Exercise description ▸
Write out each line of the entries below that holds the word "домашних".

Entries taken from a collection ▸
+++
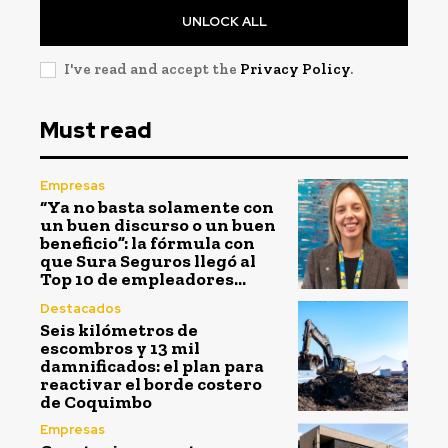
UNLOCK ALL
I've read and accept the
Privacy Policy
.
Must read
Empresas
“Ya no basta solamente con
un buen discurso o un buen
beneficio”: la fórmula con
que Sura Seguros llegó al
Top 10 de empleadores...
Destacados
Seis kilómetros de
escombros y 13 mil
damnificados: el plan para
reactivar el borde costero
de Coquimbo
Empresas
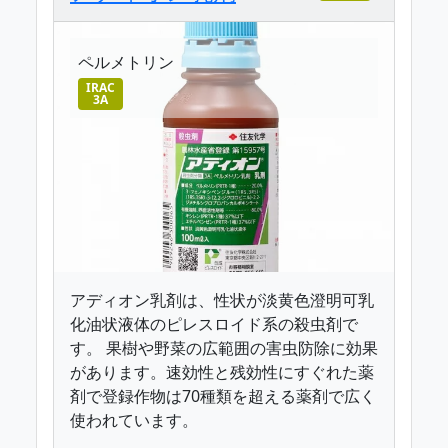
ペルメトリン
IRAC
3A
アディオン乳剤は、性状が淡黄色澄明可乳
化油状液体のピレスロイド系の殺虫剤で
す。 果樹や野菜の広範囲の害虫防除に効果
があります。速効性と残効性にすぐれた薬
剤で登録作物は70種類を超える薬剤で広く
使われています。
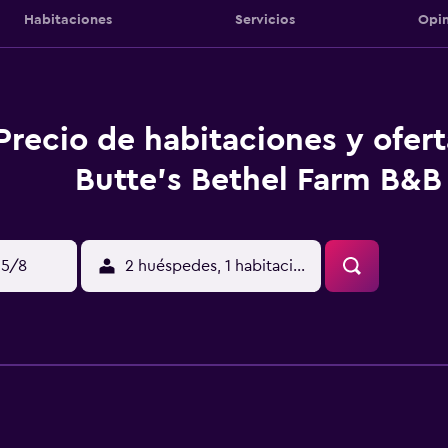
Habitaciones
Servicios
Opin
Precio de habitaciones y ofer
Butte's Bethel Farm B&B
15/8
2 huéspedes, 1 habitación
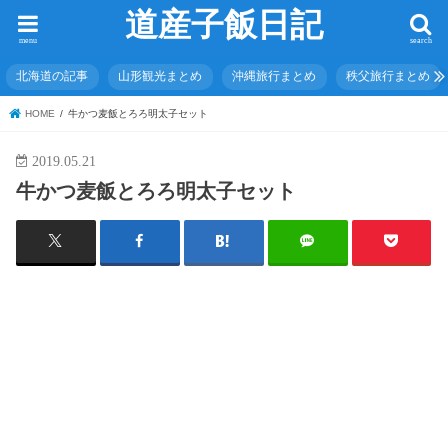
道産子飯日記
menu
search
北海道の記事
山形観光まとめ
沖縄旅行まとめ
秩父旅行まとめ
HOME
牛かつ麦飯とろろ明太子セット
2019.05.21
牛かつ麦飯とろろ明太子セット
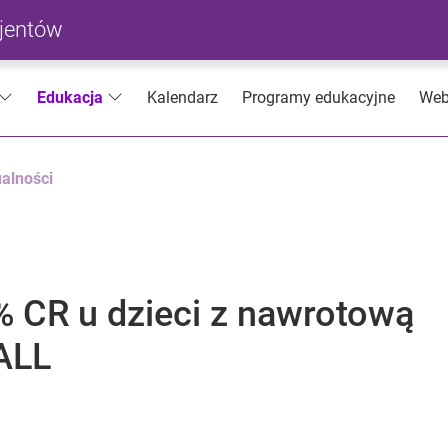
cjentów
Kalendarz
Programy edukacyjne
Web
Edukacja
alności
 CR u dzieci z nawrotową
-ALL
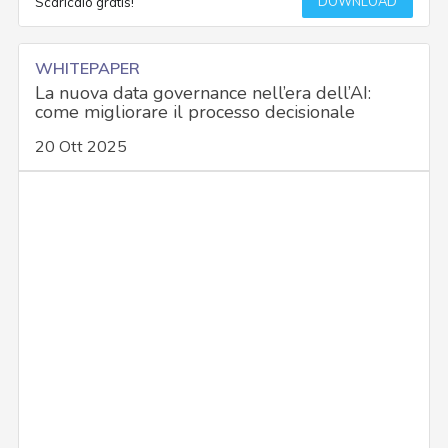
DOWNLOAD
Scaricalo gratis!
WHITEPAPER
La nuova data governance nell’era dell’AI:
come migliorare il processo decisionale
20 Ott 2025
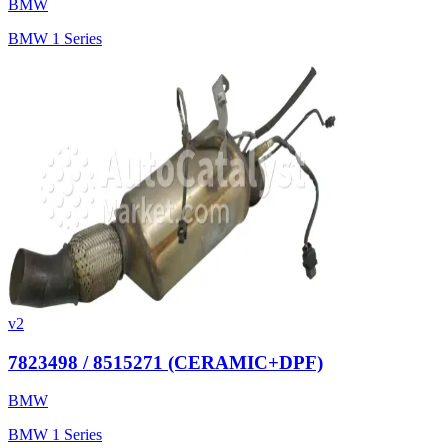
BMW
BMW 1 Series
v2
7823498 / 8515271 (CERAMIC+DPF)
BMW
BMW 1 Series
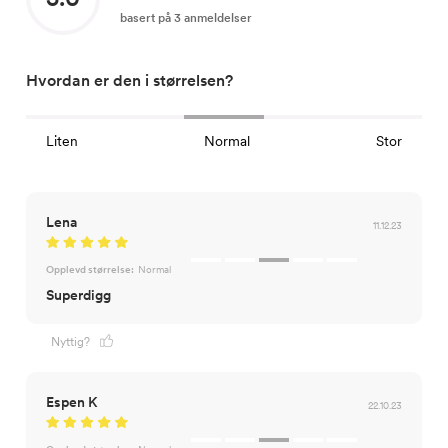
basert på 3 anmeldelser
Hvordan er den i størrelsen?
Liten
Normal
Stor
Lena
11.12.23
Opplevd størrelse:
Normal
Superdigg
Nyttig?
Espen K
22.10.23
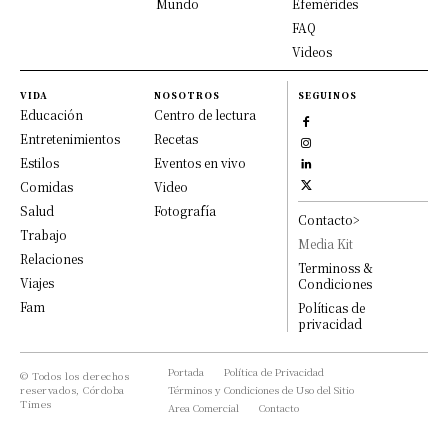
Mundo
Efemérides
FAQ
Videos
VIDA
NOSOTROS
SEGUINOS
Educación
Centro de lectura
Entretenimientos
Recetas
Estilos
Eventos en vivo
Comidas
Video
Salud
Fotografía
Contacto>
Trabajo
Media Kit
Relaciones
Terminoss &
Viajes
Condiciones
Fam
Políticas de
privacidad
Portada
Política de Privacidad
© Todos los derechos
reservados, Córdoba
Términos y Condiciones de Uso del Sitio
Times
Area Comercial
Contacto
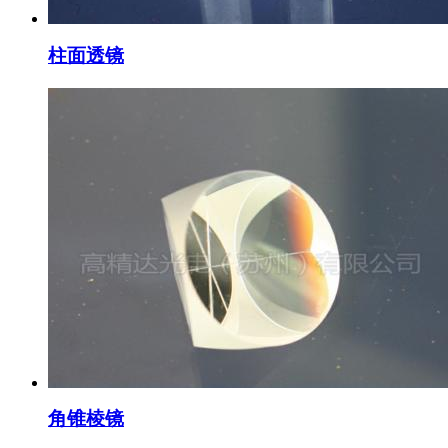
柱面透镜
角锥棱镜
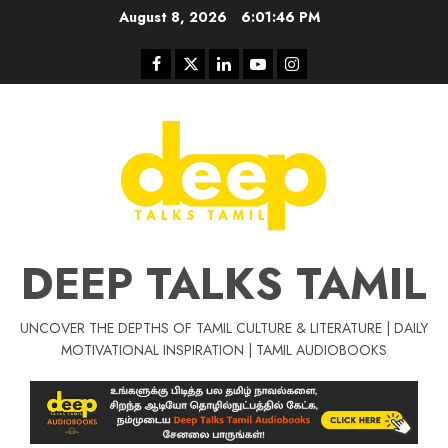
Skip
August 8, 2026
6:01:47 PM
to
content
Facebook
Twitter
Linkedin
Youtube
Instagram
DEEP TALKS TAMIL
UNCOVER THE DEPTHS OF TAMIL CULTURE & LITERATURE | DAILY
Tamil Motivat
MOTIVATIONAL INSPIRATION | TAMIL AUDIOBOOKS
சிறப்பு கட்டுரை
Tamil Motivation Videos
வெற்றி உனதே
மர்மங்கள்
ச
வே
பல்லா
ஒரு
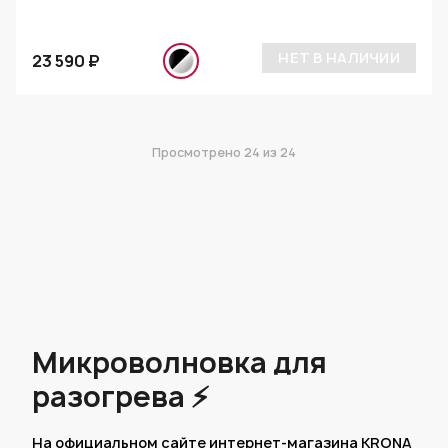
НЕТ В НАЛИЧИИ
23 590 ₽
Просмотрено
24
из 24
Микроволновка для
разогрева ⚡
На официальном сайте интернет-магазина KRONA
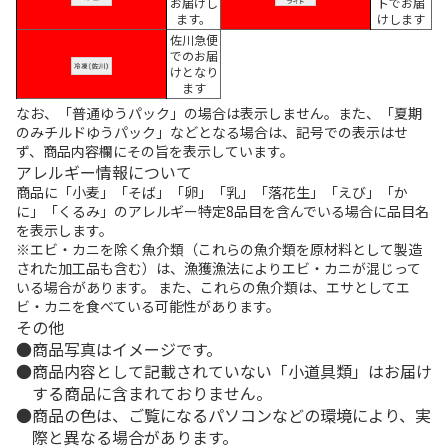
お届けし
トでお届
ます。
けします
佐川急便
でのお届
けとなり
ます
なお、「普通ゆうパック」の場合は表示しません。また、「夏期
のみチルドゆうパック」などとなる場合は、記号での表示はせ
ず、商品内容欄にその旨を表示しています。
アレルギー情報について
商品に「小麦」「そば」「卵」「乳」「落花生」「えび」「か
に」「くるみ」のアレルギー特定8品目を含んでいる場合に品目名
を表示します。
※エビ・カニを除く魚介類（これらの魚介類を原材料として製造
された加工品も含む）は、漁獲漁法によりエビ・カニが混じって
いる場合があります。 また、これらの魚介類は、エサとしてエ
ビ・カニを食べている可能性があります。
その他
商品写真はイメージです。
商品内容として記載されていない「小道具類」はお届け
する商品に含まれておりません。
商品の色は、ご覧になるパソコンなどの環境により、実
際と異なる場合があります。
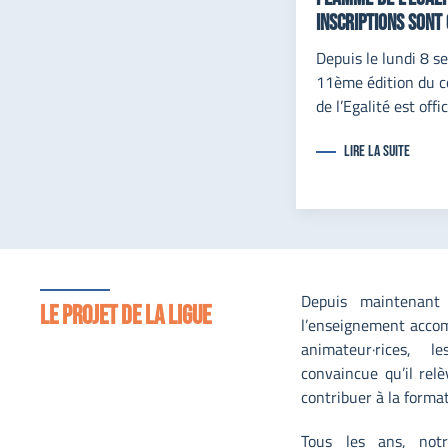
INSCRIPTIONS SONT 
Depuis le lundi 8 s
11ème édition du 
de l’Egalité est offi
lire la suite
Depuis maintenant
Le projet de la Ligue
l’enseignement accomp
animateur·rices, 
convaincue qu’il relè
contribuer à la forma
Tous les ans, not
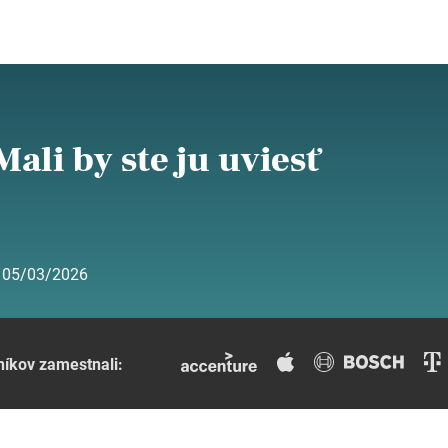
Mali by ste ju uviesť
:
05/03/2026
níkov zamestnali:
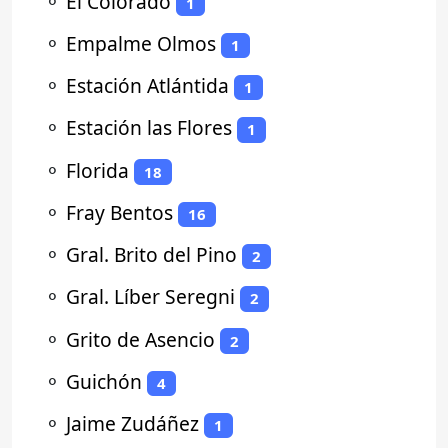
⚬
El Colorado
1
⚬
Empalme Olmos
1
⚬
Estación Atlántida
1
⚬
Estación las Flores
1
⚬
Florida
18
⚬
Fray Bentos
16
⚬
Gral. Brito del Pino
2
⚬
Gral. Líber Seregni
2
⚬
Grito de Asencio
2
⚬
Guichón
4
⚬
Jaime Zudáñez
1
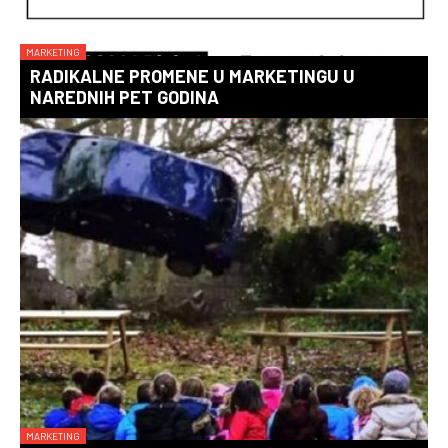
MARKETING
RADIKALNE PROMENE U MARKETINGU U
NAREDNIH PET GODINA
MARKETING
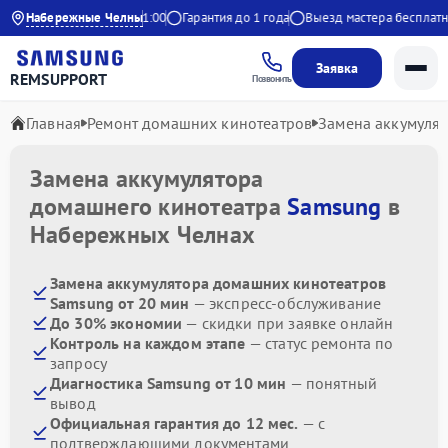
Ежедневно с 9:00 до 21:00
Набережные Челны
Гарантия до 1 года
Выезд мастера бесплатно
Заявка
REMSUPPORT
Позвонить
Главная
Ремонт домашних кинотеатров
Замена аккумуля
Замена аккумулятора
домашнего кинотеатра
Samsung
в
Набережных Челнах
Замена аккумулятора домашних кинотеатров
Samsung от 20 мин
— экспресс-обслуживание
До 30% экономии
— скидки при заявке онлайн
Контроль на каждом этапе
— статус ремонта по
запросу
Диагностика Samsung от 10 мин
— понятный
вывод
Официальная гарантия до 12 мес.
— с
подтверждающими документами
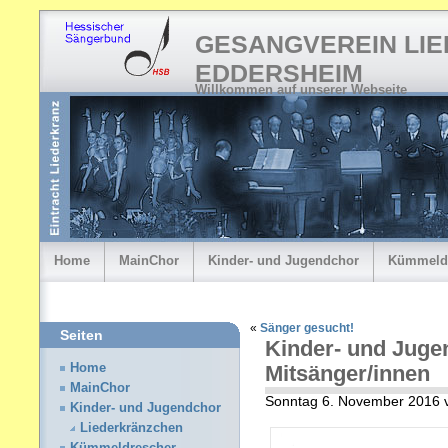
GESANGVEREIN LI
EDDERSHEIM
Willkommen auf unserer Webseite
Home
MainChor
Kinder- und Jugendchor
Kümmeld
«
Sänger gesucht!
Seiten
Kinder- und Juge
Home
Mitsänger/innen
MainChor
Sonntag 6. November 2016
Kinder- und Jugendchor
Liederkränzchen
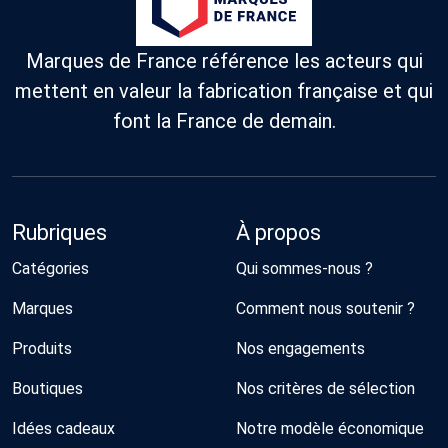
Marques de France référence les acteurs qui
mettent en valeur la fabrication française et qui
font la France de demain.
Rubriques
À propos
Catégories
Qui sommes-nous ?
Marques
Comment nous soutenir ?
Produits
Nos engagements
Boutiques
Nos critères de sélection
Idées cadeaux
Notre modèle économique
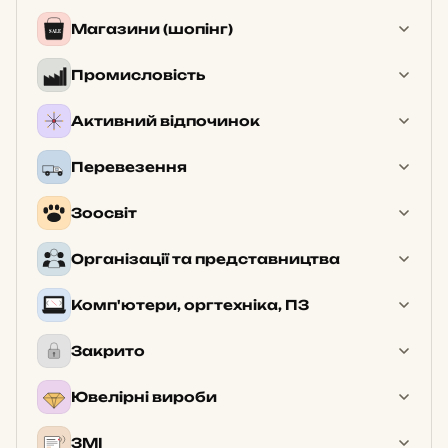
Магазини (шопінг)
Промисловість
Активний відпочинок
Перевезення
Зоосвіт
Організації та представництва
Комп'ютери, оргтехніка, ПЗ
Закрито
Ювелірні вироби
ЗМІ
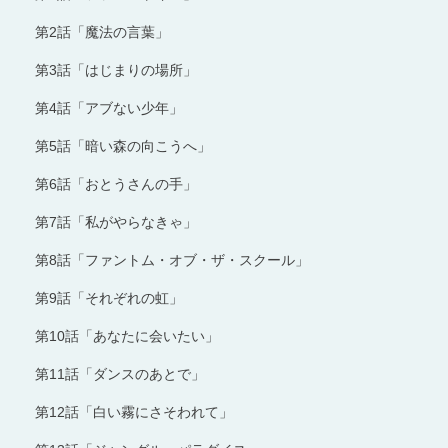
第2話「魔法の言葉」
第3話「はじまりの場所」
第4話「アブない少年」
第5話「暗い森の向こうへ」
第6話「おとうさんの手」
第7話「私がやらなきゃ」
第8話「ファントム・オブ・ザ・スクール」
第9話「それぞれの虹」
第10話「あなたに会いたい」
第11話「ダンスのあとで」
第12話「白い霧にさそわれて」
+++
Response area ▸
Ремонт домашних кинотеатров
Замена аккумулятора домашних кинотеатров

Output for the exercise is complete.